** Opening MATERIAL PROVIDED block **

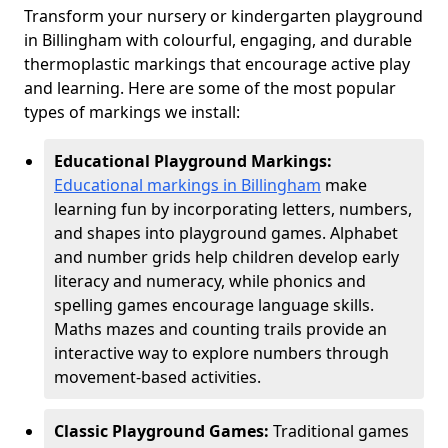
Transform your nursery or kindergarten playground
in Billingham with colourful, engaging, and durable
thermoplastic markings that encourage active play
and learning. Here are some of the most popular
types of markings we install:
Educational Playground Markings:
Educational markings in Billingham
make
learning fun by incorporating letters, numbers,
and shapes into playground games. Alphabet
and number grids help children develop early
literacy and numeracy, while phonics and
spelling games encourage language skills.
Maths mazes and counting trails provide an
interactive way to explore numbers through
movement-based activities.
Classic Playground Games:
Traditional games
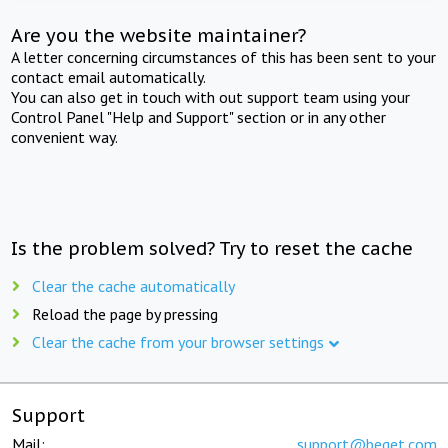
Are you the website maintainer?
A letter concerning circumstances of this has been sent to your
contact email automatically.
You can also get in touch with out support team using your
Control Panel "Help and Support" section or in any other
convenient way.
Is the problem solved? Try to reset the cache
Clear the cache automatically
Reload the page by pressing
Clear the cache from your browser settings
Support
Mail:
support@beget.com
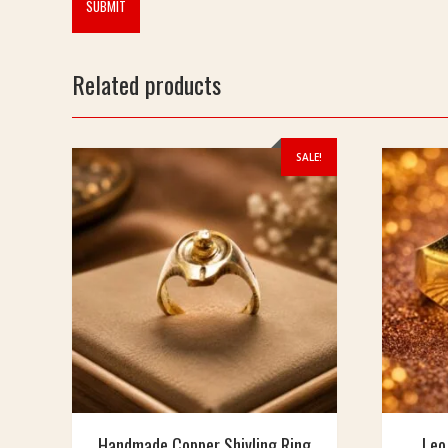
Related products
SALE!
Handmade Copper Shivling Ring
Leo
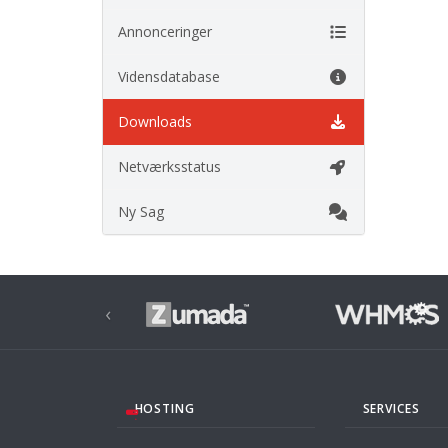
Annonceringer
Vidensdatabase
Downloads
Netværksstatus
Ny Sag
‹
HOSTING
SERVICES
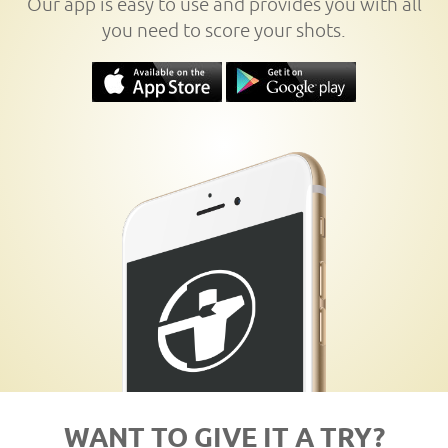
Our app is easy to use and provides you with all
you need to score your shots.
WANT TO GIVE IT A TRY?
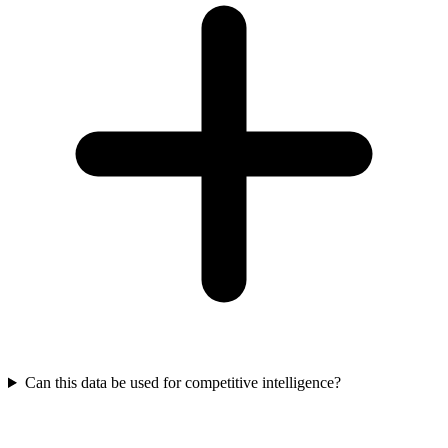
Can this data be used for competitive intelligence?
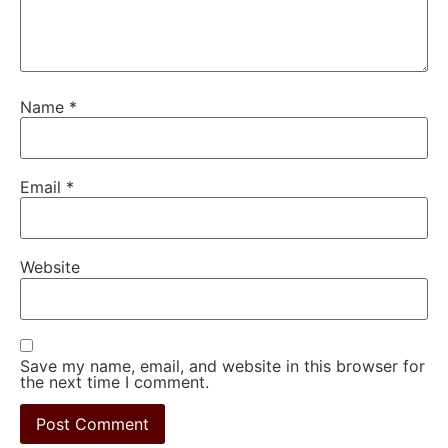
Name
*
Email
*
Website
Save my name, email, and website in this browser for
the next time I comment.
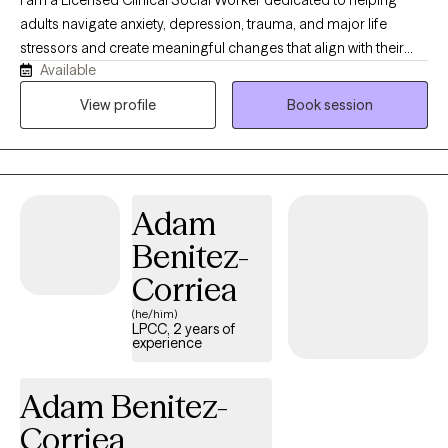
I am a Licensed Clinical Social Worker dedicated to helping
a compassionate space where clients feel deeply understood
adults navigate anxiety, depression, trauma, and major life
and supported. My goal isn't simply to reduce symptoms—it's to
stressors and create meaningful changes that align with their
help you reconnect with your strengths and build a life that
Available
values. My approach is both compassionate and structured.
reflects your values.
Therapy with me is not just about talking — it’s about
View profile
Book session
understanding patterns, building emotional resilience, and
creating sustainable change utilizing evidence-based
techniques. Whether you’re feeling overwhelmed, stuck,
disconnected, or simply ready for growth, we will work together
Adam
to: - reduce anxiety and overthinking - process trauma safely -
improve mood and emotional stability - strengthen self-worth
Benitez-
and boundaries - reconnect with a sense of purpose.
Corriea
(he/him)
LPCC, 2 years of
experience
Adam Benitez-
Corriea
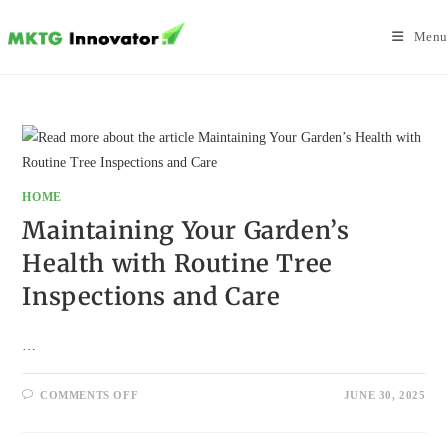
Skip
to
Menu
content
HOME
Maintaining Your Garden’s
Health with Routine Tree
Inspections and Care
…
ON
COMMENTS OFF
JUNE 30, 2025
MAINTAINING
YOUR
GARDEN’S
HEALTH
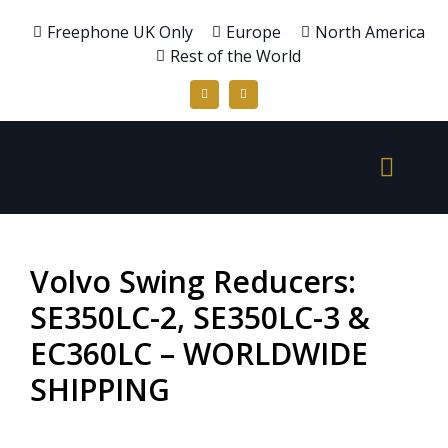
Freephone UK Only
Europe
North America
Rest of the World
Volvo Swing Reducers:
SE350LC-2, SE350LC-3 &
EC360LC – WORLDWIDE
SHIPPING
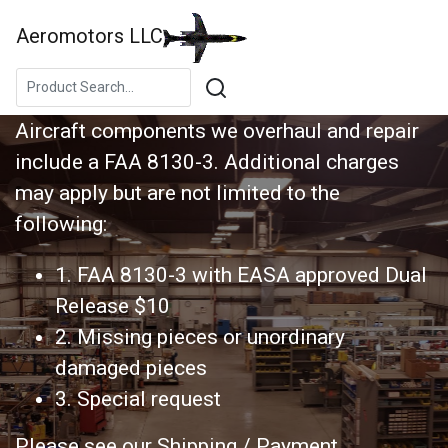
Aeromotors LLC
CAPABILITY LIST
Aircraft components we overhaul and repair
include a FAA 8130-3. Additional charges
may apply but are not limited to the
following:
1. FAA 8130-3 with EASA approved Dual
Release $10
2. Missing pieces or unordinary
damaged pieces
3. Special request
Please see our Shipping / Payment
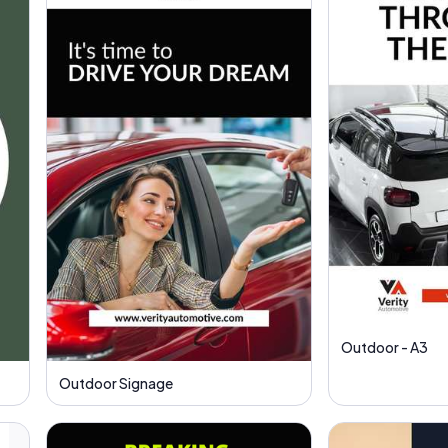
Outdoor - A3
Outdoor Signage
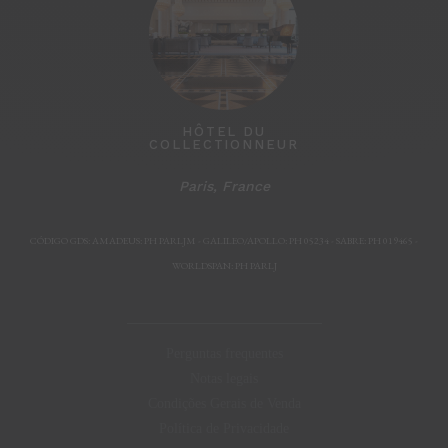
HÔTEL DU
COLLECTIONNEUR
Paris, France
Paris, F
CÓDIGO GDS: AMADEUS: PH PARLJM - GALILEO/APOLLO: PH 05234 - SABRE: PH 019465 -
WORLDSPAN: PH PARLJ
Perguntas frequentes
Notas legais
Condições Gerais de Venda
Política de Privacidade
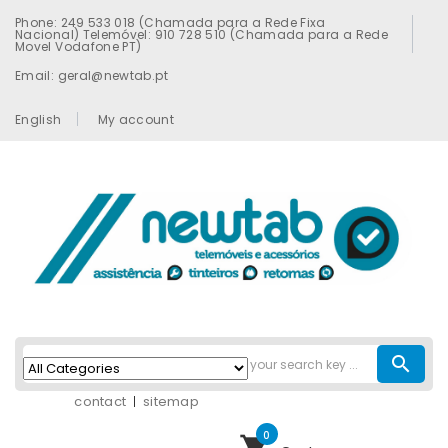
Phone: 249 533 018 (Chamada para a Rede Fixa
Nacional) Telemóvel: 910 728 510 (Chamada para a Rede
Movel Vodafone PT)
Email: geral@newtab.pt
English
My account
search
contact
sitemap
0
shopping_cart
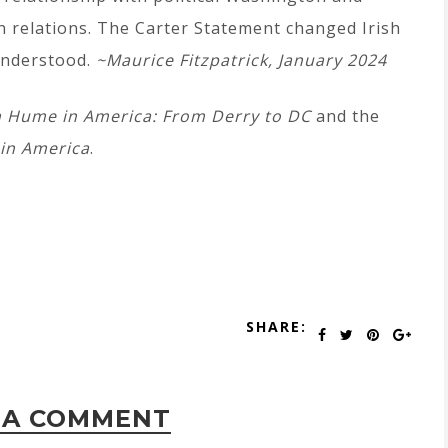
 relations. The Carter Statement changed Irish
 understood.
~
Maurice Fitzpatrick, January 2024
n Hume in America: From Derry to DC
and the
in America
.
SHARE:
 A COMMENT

** Closing MATERIAL PROVIDED block **

AIM OF THE TASK
Only the pictures are to be omitted; the records above must otherwise be reproduced exactly.

WRITTEN ANSWER
Transform your nursery or kindergarten playground
in Billingham with colourful, engaging, and durable
thermoplastic markings that encourage active play
and learning. Here are some of the most popular
types of markings we install:
Educational Playground Markings:
Educational markings in Billingham
make
learning fun by incorporating letters, numbers,
and shapes into playground games. Alphabet
and number grids help children develop early
literacy and numeracy, while phonics and
spelling games encourage language skills.
Maths mazes and counting trails provide an
interactive way to explore numbers through
movement-based activities.
Classic Playground Games:
Traditional games
Are you the website maintainer?
A letter concerning circumstances of this has been sent to your
contact email automatically.
You can also get in touch with out support team using your
Control Panel "Help and Support" section or in any other
convenient way.
Is the problem solved? Try to reset the cache
Clear the cache automatically
Reload the page by pressing
Clear the cache from your browser settings
Support
Mail:
support@beget.com
Related products
SALE!
Handmade Copper Shivling Ring
Leo
Annonceringer
Vidensdatabase
Downloads
Netværksstatus
Ny Sag
‹
HOSTING
SERVICES
Our app is easy to use and provides you with all
you need to score your shots.
WANT TO GIVE IT A TRY?
Can this data be used for competitive intelligence?
Name
*
Email
*
Website
Save my name, email, and website in this browser for
the next time I comment.
I am a Licensed Clinical Social Worker dedicated to helping
a compassionate space where clients feel deeply understood
adults navigate anxiety, depression, trauma, and major life
and supported. My goal isn't simply to reduce symptoms—it's to
stressors and create meaningful changes that align with their
help you reconnect with your strengths and build a life that
Available
values. My approach is both compassionate and structured.
reflects your values.
Therapy with me is not just about talking — it’s about
View profile
Book session
understanding patterns, building emotional resilience, and
creating sustainable change utilizing evidence-based
techniques. Whether you’re feeling overwhelmed, stuck,
disconnected, or simply ready for growth, we will work together
Adam
to: - reduce anxiety and overthinking - process trauma safely -
improve mood and emotional stability - strengthen self-worth
Benitez-
and boundaries - reconnect with a sense of purpose.
Corriea
(he/him)
LPCC, 2 years of
experience
Adam Benitez-
Corriea
Skip
to
Menu
content
HOME
Maintaining Your Garden’s
Health with Routine Tree
Inspections and Care
…
ON
COMMENTS OFF
JUNE 30, 2025
MAINTAINING
YOUR
GARDEN’S
HEALTH
Freephone UK Only
Europe
North America
Rest of the World
Volvo Swing Reducers:
SE350LC-2, SE350LC-3 &
EC360LC – WORLDWIDE
SHIPPING
Aeromotors LLC
CAPABILITY LIST
Aircraft components we overhaul and repair
include a FAA 8130-3. Additional charges
may apply but are not limited to the
following:
1. FAA 8130-3 with EASA approved Dual
Release $10
2. Missing pieces or unordinary
damaged pieces
3. Special request
Please see our Shipping / Payment
Outdoor - A3
Outdoor Signage
HÔTEL DU
COLLECTIONNEUR
Paris, France
Paris, F
CÓDIGO GDS: AMADEUS: PH PARLJM - GALILEO/APOLLO: PH 05234 - SABRE: PH 019465 -
WORLDSPAN: PH PARLJ
Perguntas frequentes
Notas legais
Condições Gerais de Venda
Política de Privacidade
Phone: 249 533 018 (Chamada para a Rede Fixa
Nacional) Telemóvel: 910 728 510 (Chamada para a Rede
Movel Vodafone PT)
Email: geral@newtab.pt
English
My account
search
contact
sitemap
0
shopping_cart
 relations. The Carter Statement changed Irish
 understood.
~
Maurice Fitzpatrick, January 2024
n Hume in America: From Derry to DC
and the
in America
.
SHARE:
 A COMMENT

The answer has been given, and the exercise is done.